If you own a CO detector that measures CO presence in the atmosphere, the following levels should be understood: (Levels are read in p.p.m. or Parts Per Million)
NOTE: 10,000 p.p.m. = 1% CO in the air.
|9 p.p.m. or less||Normal acceptable levels in a residence|
|35 p.p.m. or less||Normal acceptable levels in a commercial building|
|100-200 p.p.m.||Dangerous Level - ventilate building, turn off appliances, call for assistance and evacuate building|
|201 p.p.m. or greater||Potentially lethal levels, evacuate building immediately!|
CO detectors are designed to sound their alarm before a hazardous condition exists. Also, when installing a CO detector, place it at least five (5) feet away from fuel consuming appliances.
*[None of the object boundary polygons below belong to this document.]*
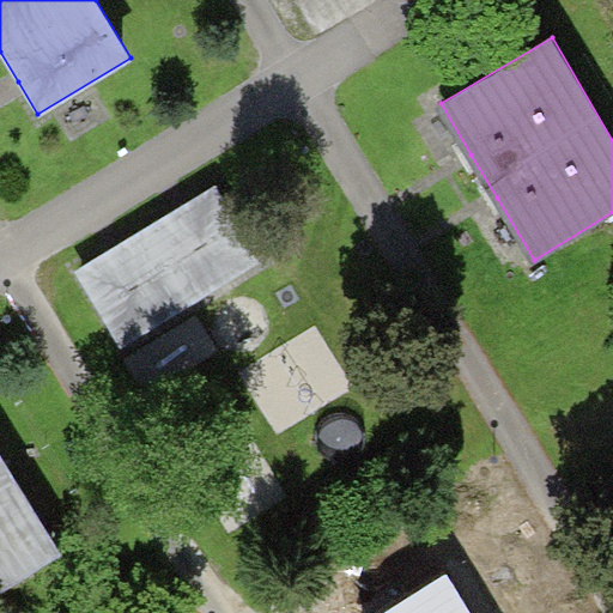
[(262,259),(219,186),(77,269),(121,344),(262,259)]
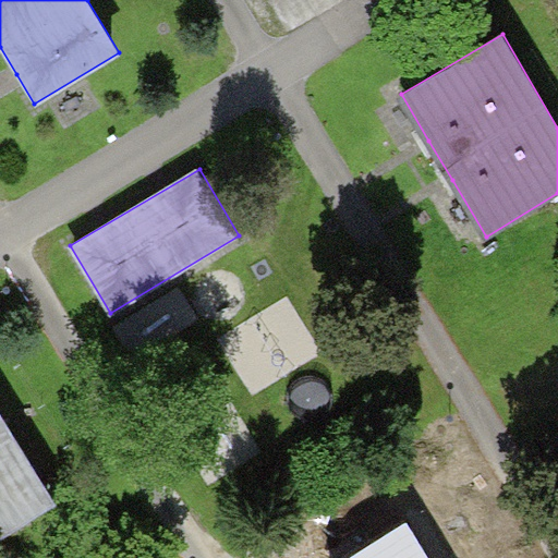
[(0,414),(0,540),(57,505),(0,414)]
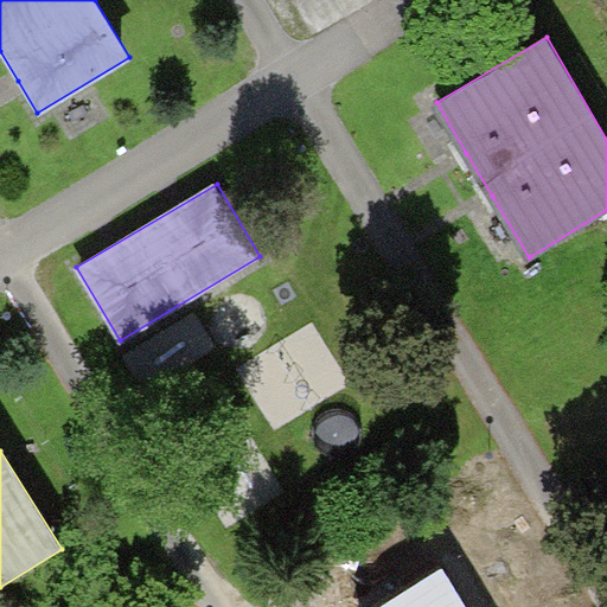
[(465,606),(442,569),(377,606),(465,606)]
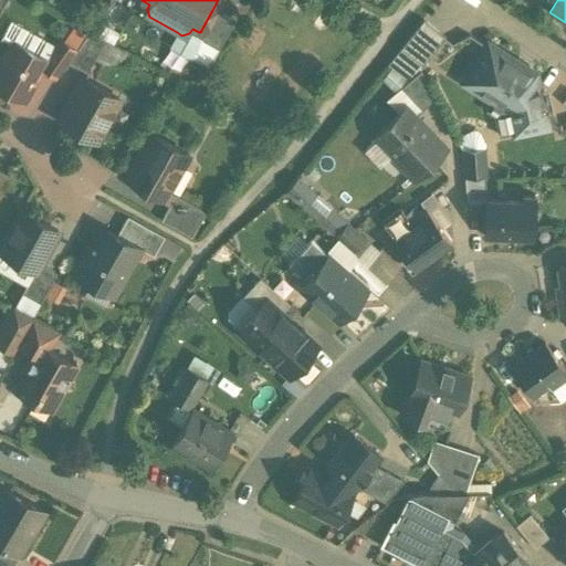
[(234,22),(212,10),(200,32),(199,32),(198,33),(199,40),(219,51),(234,22)]
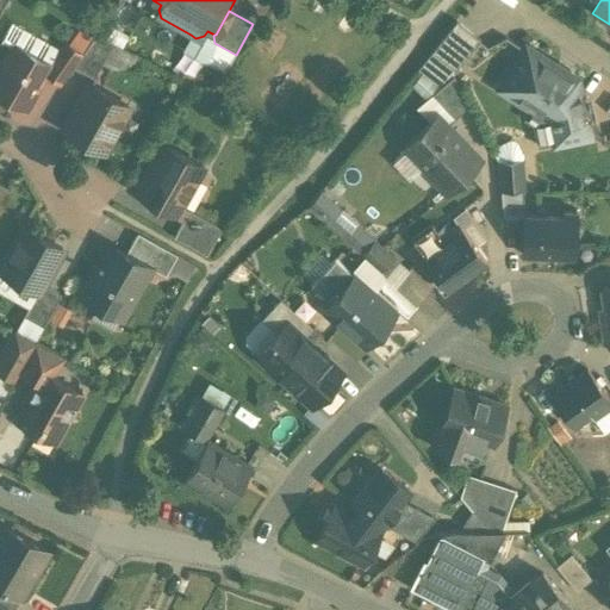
[(455,22),(430,53),(454,72),(478,41),(455,22)]
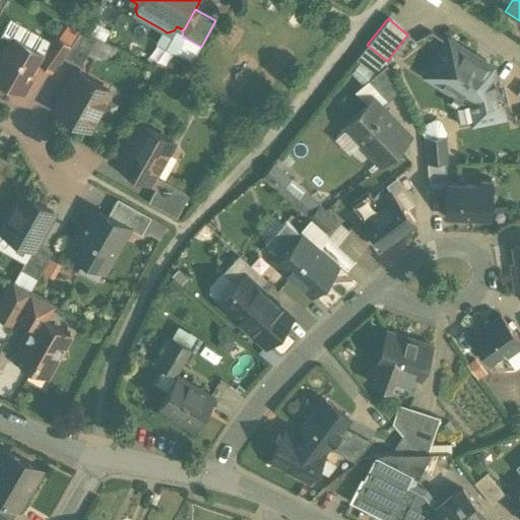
[(183,29),(177,26),(174,30),(167,33),(163,29),(155,44),(191,64),(201,47),(183,37),(182,30),(183,29)]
This is because some appliances will emit CO in excess of 200 p.p.m. during start-up – this condition is NORMAL and ACCEPTABLE. The CO will dissipate and drop to a normal level within a few minutes for an appliance that is operating properly.
IF YOUR CO DETECTOR SOUNDS THE AUDIBLE ALARM OR YOU EXPERIENCE ANY OF THE ABOVE MENTIONED CONDITIONS, CALL FOR ASSISTANCE. RESPONSE CAN BE OBTAINED FROM THE FIRE DEPARTMENT (DIAL 9-1-1) OR YOUR GAS UTILITY.
It is also important during colder weather to occasionally allow in fresh air. Energy efficiency has created almost airtight living spaces. With an understanding of this gas and a calm response, if required, the safety of you and others will be assured.